There’s a baby boom going on in our garden right now. Birds of all kinds are starting to reveal what they’ve been up to for the past few weeks.
Mountain chickadee babies are out and about begging for food from Mom and Dad. We’ve watched the parents making so many trips between our feeder and the branches where the young are perched. They pop a seed in their mouths and head right back to get more. Swallows and house wrens are busily feeding their young, as well.
A pair of cedar waxwings surprised us by building a nest in our hawthorn tree but soon decided that area of our back garden was too busy for them. We spotted the male grabbing mouthfuls of twigs from the nest they had started building just a week before so they could relocate to an area of the vegetable garden. Wait till they discover how often we’re out there, too, but we’ll do our best to tread lightly because it’s always a joy watching the young waxwings.
These days, the majority of our birdwatching activities revolves around California quail. The adults have been appearing with groups of little fluffballs in tow showing them around and teaching them important skills such as scratching in the dirt and keeping up with the group when it’s time to move on.
Each night as we’re finishing our dinner, we are treated to a sight even better than that. When baby quails need a nap, they snuggle underneath their parents’ wings for a rejuvenating snooze. Lately, a quail family has decided the perfect spot for this is on a path right in front of our daylily bed, which is easily visible from our dinner table. Wow, dinner and a show.
It’s so much fun seeing their little legs sticking out from under the wings, and I’ve noticed the parents usually take the opportunity to doze a bit, too. A male quail that has lost his mate is successfully rearing his brood and brings them to the same spot for their afternoon nap. It is heartwarming to witness the tender care the genders of quail lavish on their young.

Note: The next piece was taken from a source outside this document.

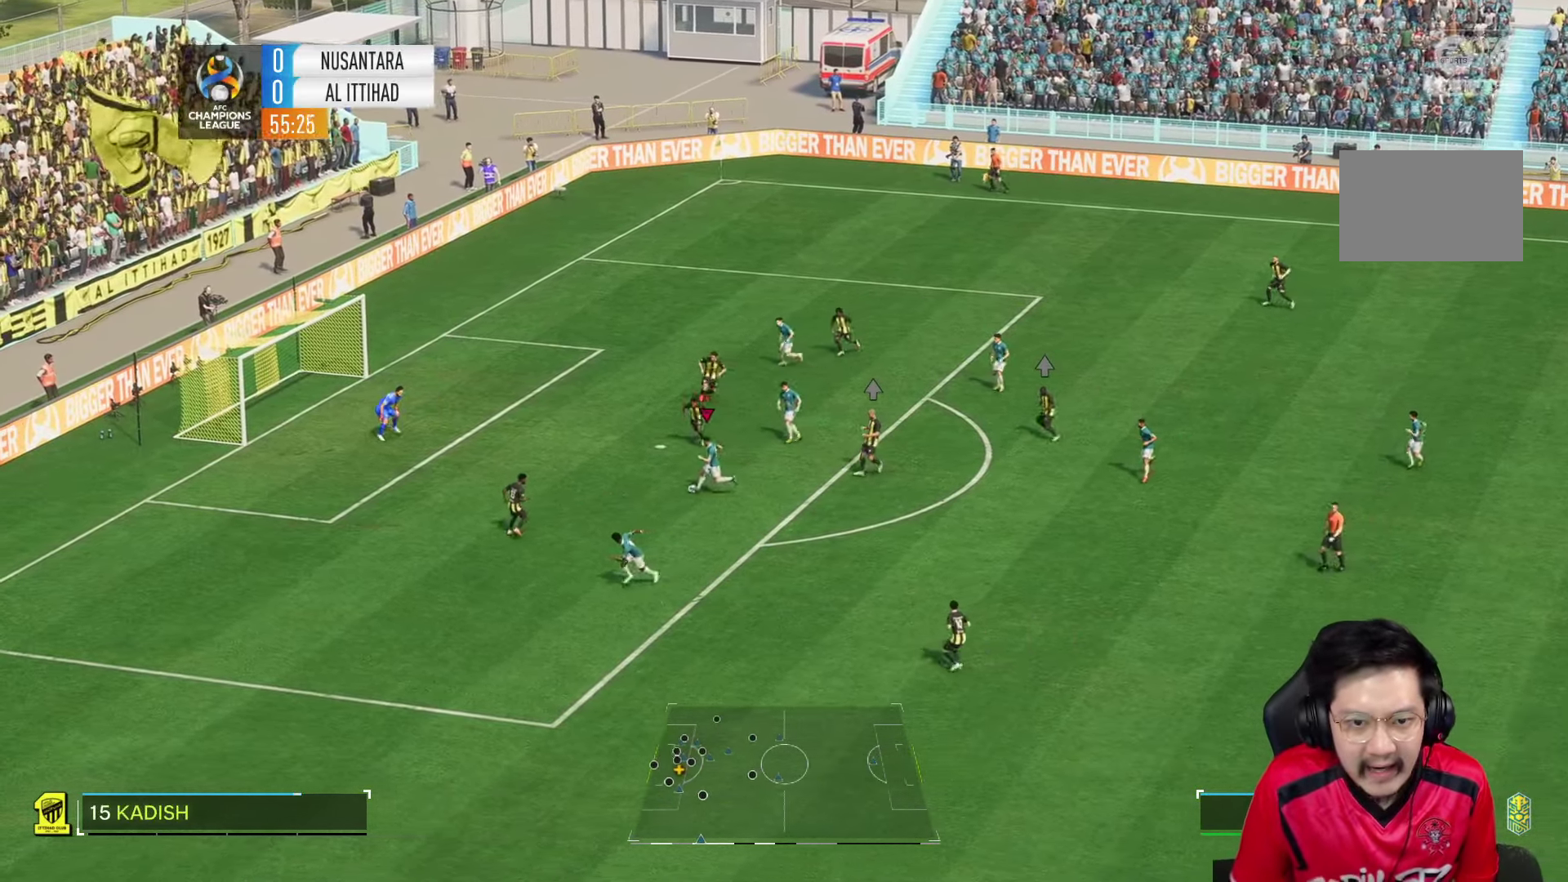
{"buttons": [], "left_stick": "left", "right_stick": "center", "events": [[200, "SQUARE", "down"], [267, "SQUARE", "up"]]}
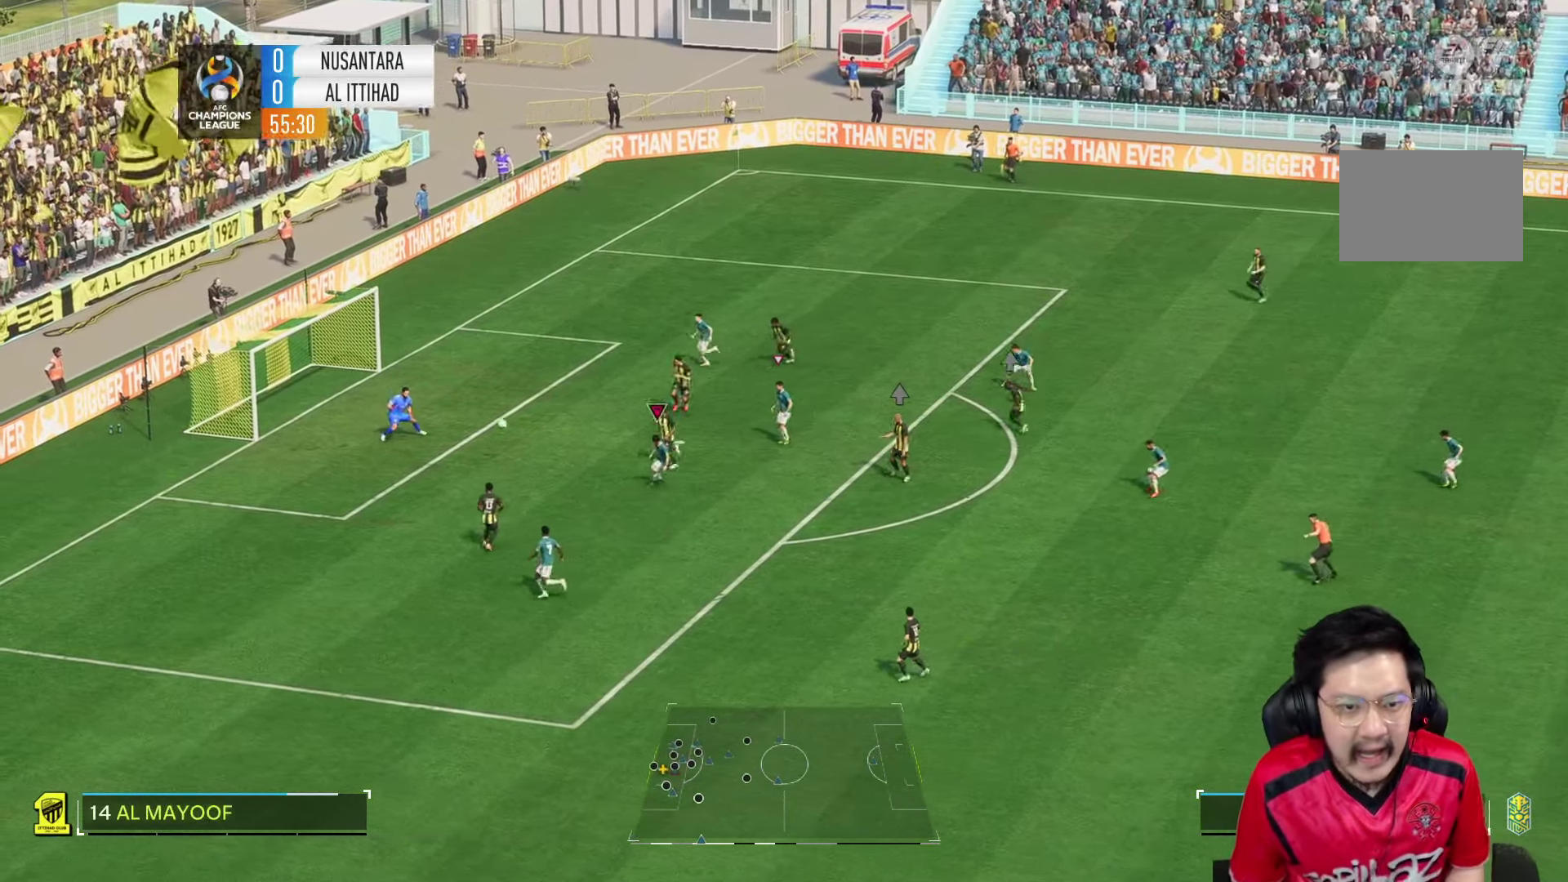
{"buttons": [], "left_stick": "left", "right_stick": "center", "events": []}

Bill and I feel fortunate to get to watch all of our bird visitors. When we purchased our 5-acre property 30 years ago, it was just an open field.
As avid birdwatchers, we knew birds wouldn’t stay long if they didn’t have places to hide from predators.
Establishing a windbreak was the first order of business. We planted a mix of Douglas firs, ponderosa pines, blue spruce and aspens – all of which provide spots for nesting birds. Then we started closing in the area surrounding our house with native shrubs such as serviceberry, chokecherry, oceanspray, golden currant, snowberry, American cranberry bush and ninebark. These plants grow at varying heights, provide shelter from the weather and predators, and most produce berries that feed a variety of birds.
We built a large pond with a small waterfall since we knew water sources would attract them. Birds frequently visit it and our two birdbaths. They need that water to drink and bathe in order to stay healthy.
We always hang a few feeders for them, which hold black-oil sunflower seeds for many types of birds: Nyjer thistle for goldfinches, pine siskins and redpolls during the winter months and a year-round supply of suet for woodpeckers, catbirds and grosbeaks.
Watching birds is a relaxing and educational pastime. Creating a haven for them has been a delightful journey.